A week ago we got word that a lifelong friend of my mom’s went missing. Missing! By the time the news reached us, she’d been missing for a week already. This was surreal. We half expected her to come waltzing in at any given time and say “Surprise!” Like she always would back when I was a kid.
Many people go missing everyday and I’ve seen their families and friends hopeful that they would return. I’ve witnessed this years ago with Keith’s cousin who went missing. After months of hoping and praying they didn’t give up hope that he was still alive somewhere, yet as time passed they kind of knew the chances of him being alive somewhere were very slim. Some families do accept the inevitable but need closure in order to move on. In the end we learnt how he died and the brutality he’d suffered before death.
Was this to be the fate of my mom’s friend too? We hoped that she was ok wherever she was but truth is, we expected the worst. Not because we’re a bunch of pessimists but this is a cruel world we live in and the odds were against her.
Somewhere during the last few years she wasn’t the woman my mom was friends with. We’d see at least once a week but she wasn’t the ‘aunt’ with the cherry flavored Dimes and Vogue cigarette breath who spoilt and teased us in equal measure. She wasn’t the woman who used to be immaculately dressed and took pride in her appearance. She wasn’t even a wife or a mother to her husband and son. The woman who frequented the salon because she couldn’t do her own hair.
Instead she was the woman who didn’t recognize my younger sister who happened to be her God-child. She’d grab my son’s buddies and embrace them in a hug and give them a sloppy kiss because she’d think it was him. She was the woman who would run around with my 6yo daughter and I’d seriously wonder who was 6 and who was 60. She genuinely enjoyed playing with Little K and not in an adult playing with a kid way. More like two kids at play. The woman who would wander aimlessly and find her way to my mom’s house and fall asleep on the couch without bothering to talk to anyone present.
I wish I could say that it was an ageing thing or blame it on an illness, but it wasn’t. Her story is not unique. In fact it’s one that plays out in so many lives yet no one notices or hear these women’s cries. Her story is one of a mother who ‘lost’ her son to drugs and whose husband failed her when the going got tough and left her to fend for herself. She’s the mother who suffered abuse at the hands of her only son because of his drug addiction. She’s the scorned wife of an adulterer who shamelessly flaunted his affair in her face and moved in with his mistress. A woman who’s lost touch with her family years ago and had no one, save for my mom and another friend.
Friends who fed her and would try to encourage her and offer useful advice. The same friends who got frustrated with her because she was stubborn as a mule. Friends who could only do so much because, you know, you can only help someone so much but they have to want to be helped too.

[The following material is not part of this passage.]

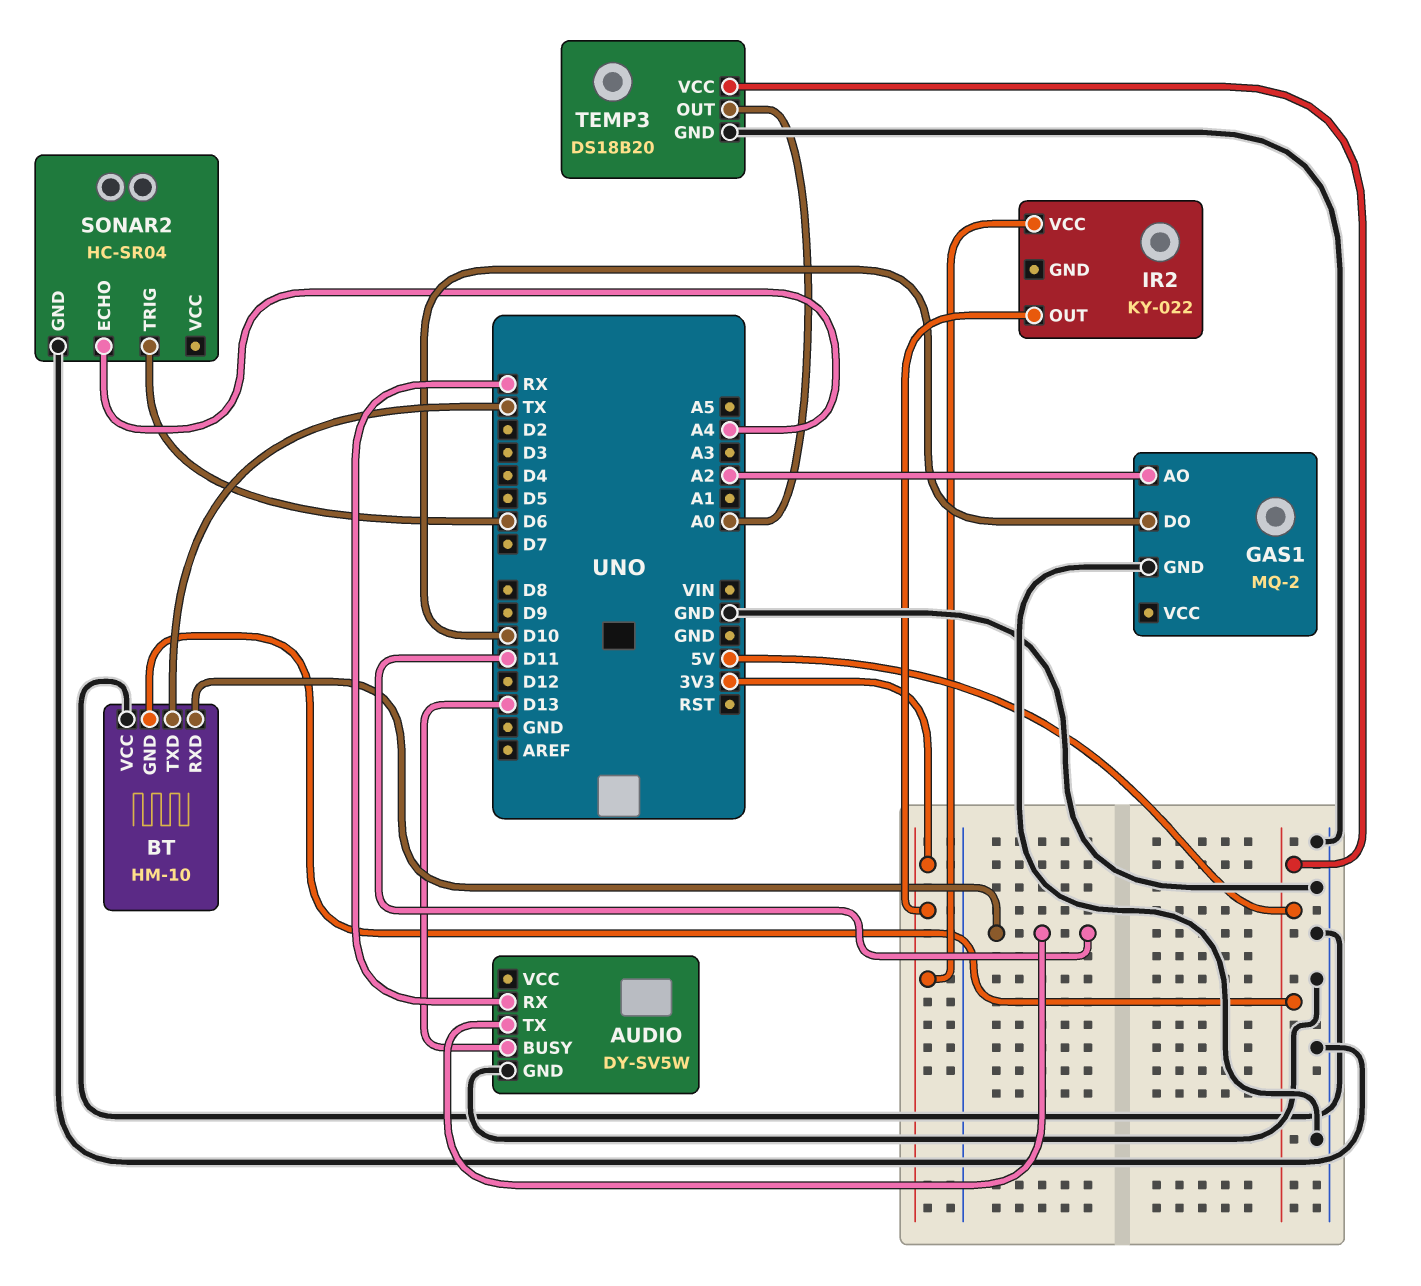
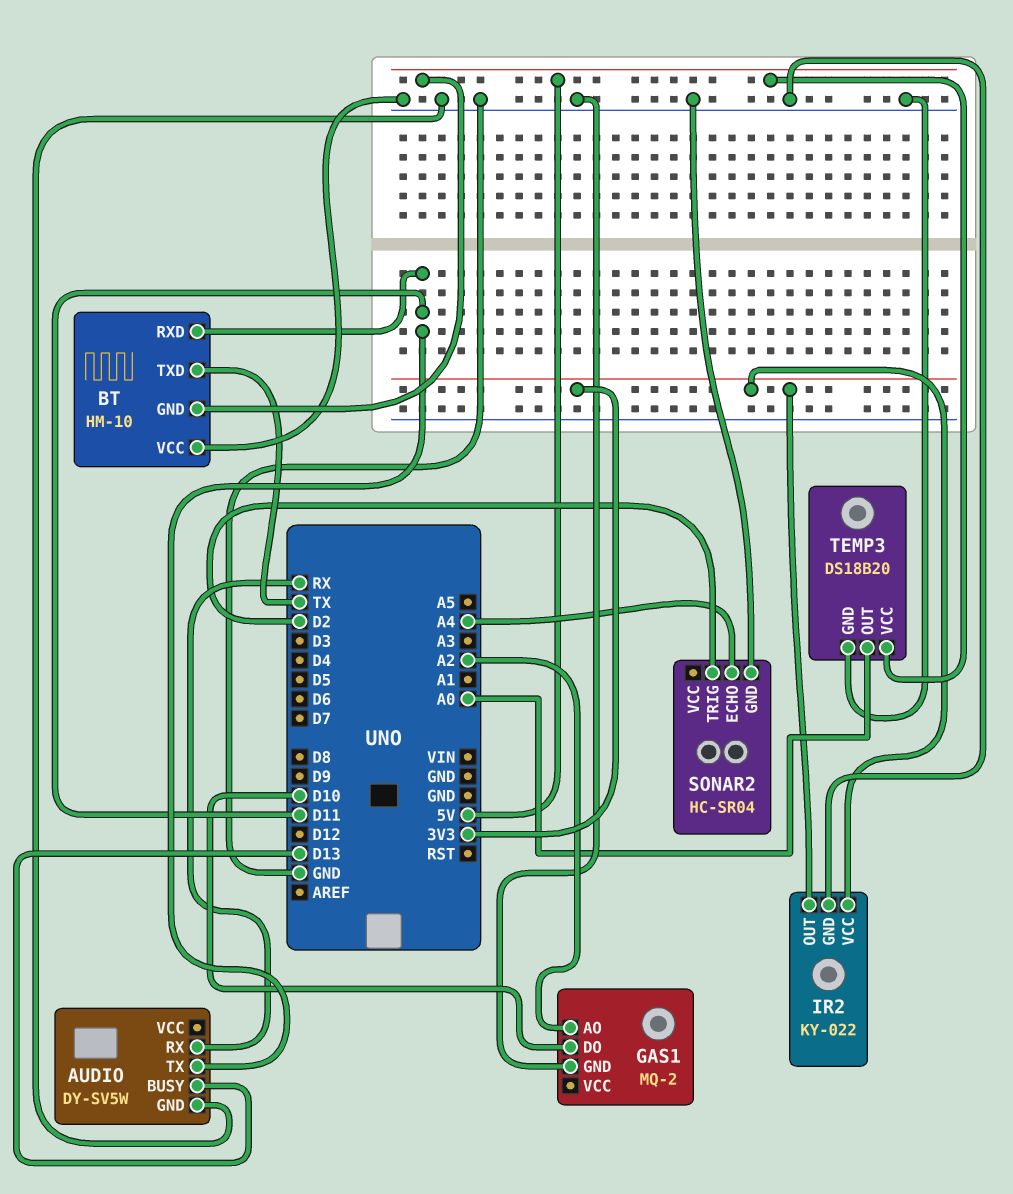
IR2 pin GND: none -> GND
SONAR2 pin TRIG: D6 -> D2

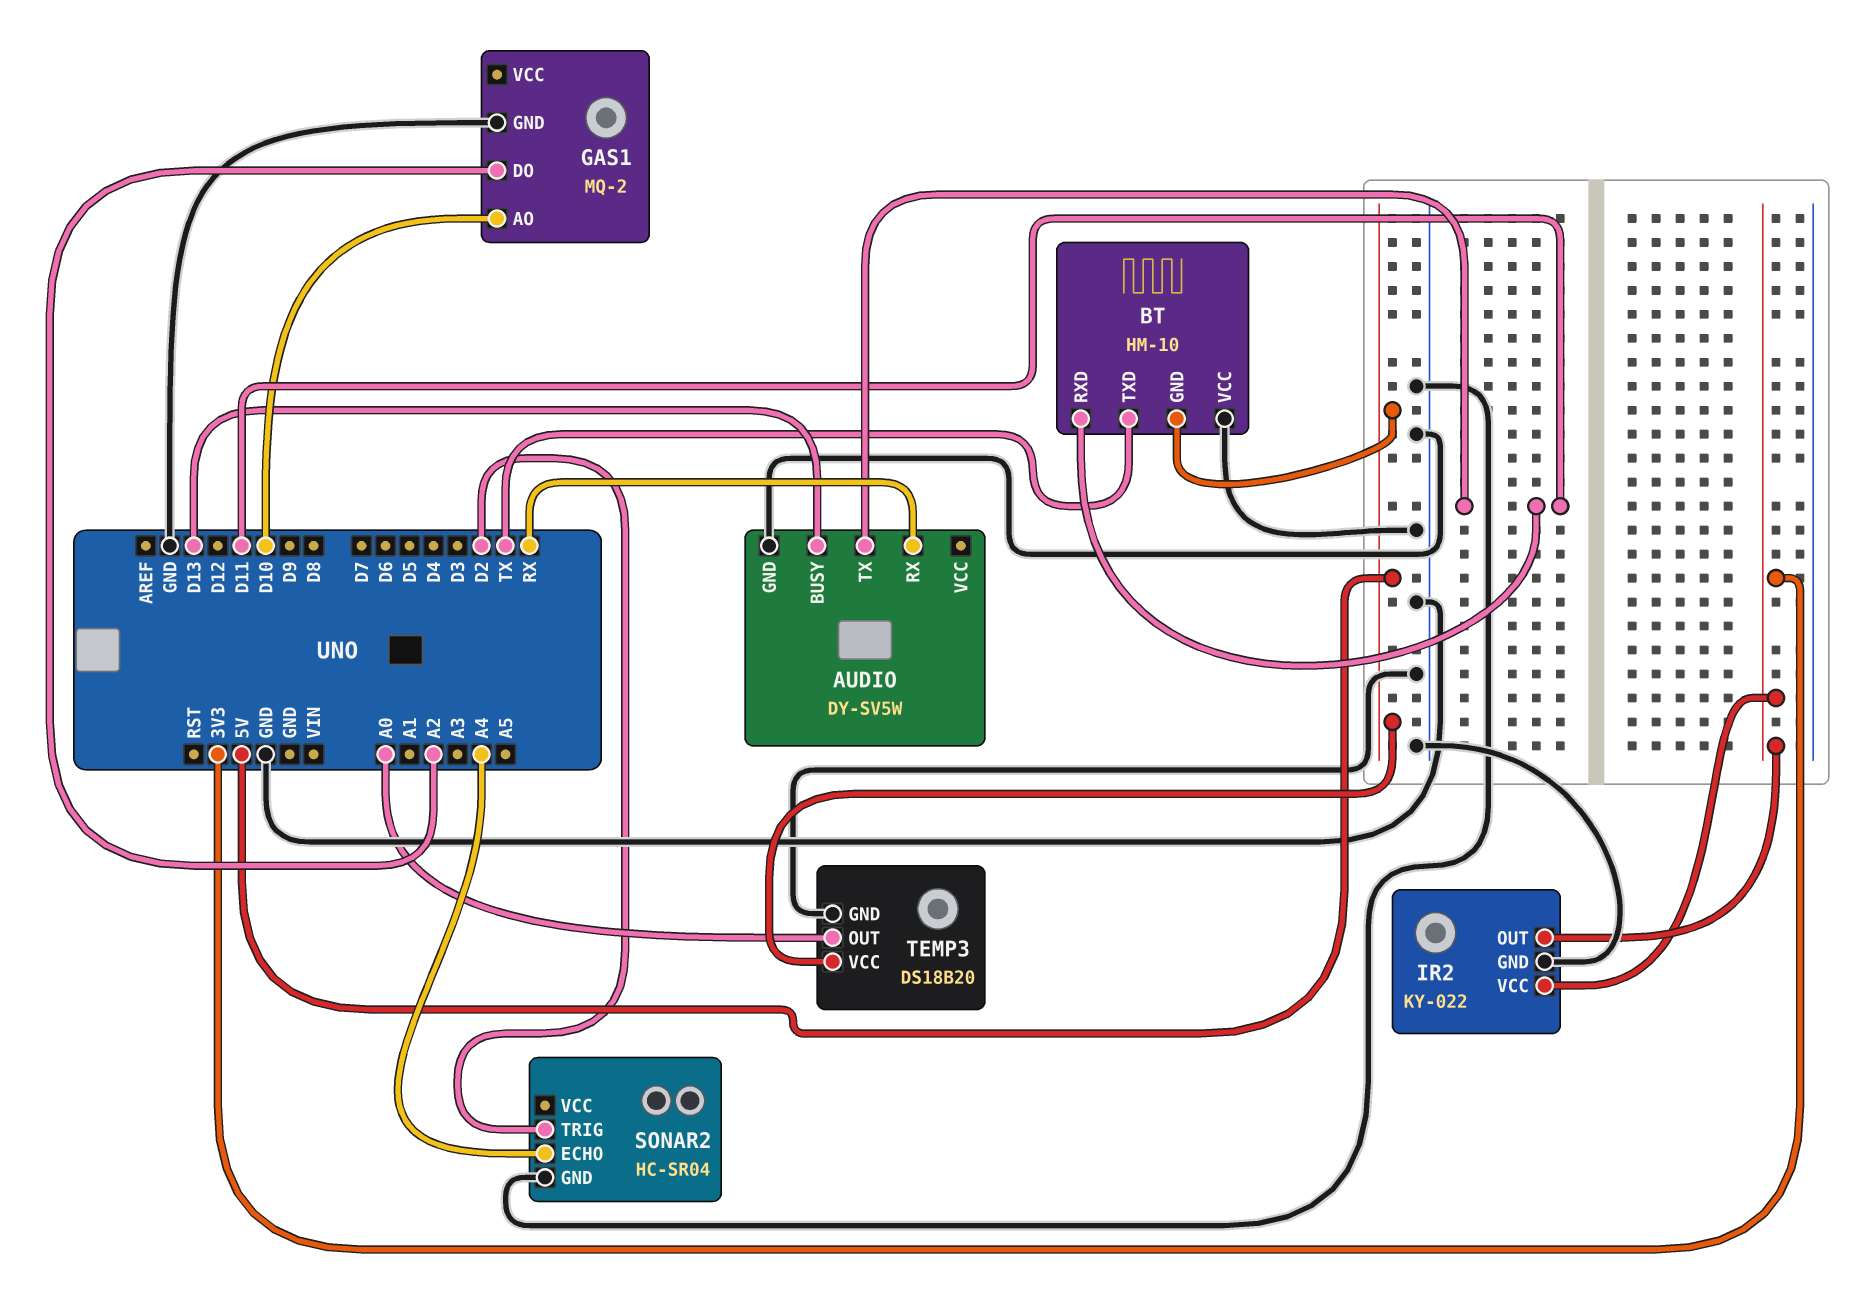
GAS1 pin AO: A2 -> D10
GAS1 pin DO: D10 -> A2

Her story is one of a woman who loved deep but the only two people who she really craved love from turned their backs on her. This caused her to lose her mind. A woman who was a victim to the effects of drugs.
There is such a lot of focus on drug addicts and little to none on their families. Those people need support too. Probably more than the addicts. It’s something not many people speak of and something others haven’t ever considered. Fear of drug addicts stealing from you as a family member is not the only consequence. It runs deeper.
On Sunday we received news of her death. She’d been the victim of a car accident. The search was over.
The past few days we’ve been filled with emotion. Not only for the woman she was years ago but also for the woman she was at the end. I wish she could have a happy ending to all the turmoil she endured during her life. It would have been such a better ending if her life could be turned around and once more experience some happiness. Wouldn’t be nice if she somehow found herself or some happiness before her passing? All the positive outcomes I had envisioned and prayed for for her. All futile because God knows best. I guess that it’s better this way. No more suffering. Then there’s also a part of me that wonders if we’d done enough for her while she was around. I don’t know…
Some of my fond memories of my ‘aunt’:
This woman was there when I got lost on Langebaan as a two year old.
My sisters and I spent holidays and weekends at her house.
She used to give us birthday cards with R1’s taped on the inside. She gave the most beautiful cards.
Cherry Dimes. They don’t make those sweets anymore but I remember that taste and smell.
We’d never have to worry about doing dishes as kids because she’d loved doing it and always took that chore from our hands.
Whenever I see Penny polonies, I think of her.
She gave birth to the human who introduced me to my husband.
The way she’d say “Surprise!” when she would come for a visit. As kids we feigned being surprised even if we knew she was coming just to entertain her.
PS: Life is short, so don’t ever take your loved ones for granted. Do what you can for people in need.
PPS: Always remember that people don’t get to choose their circumstances.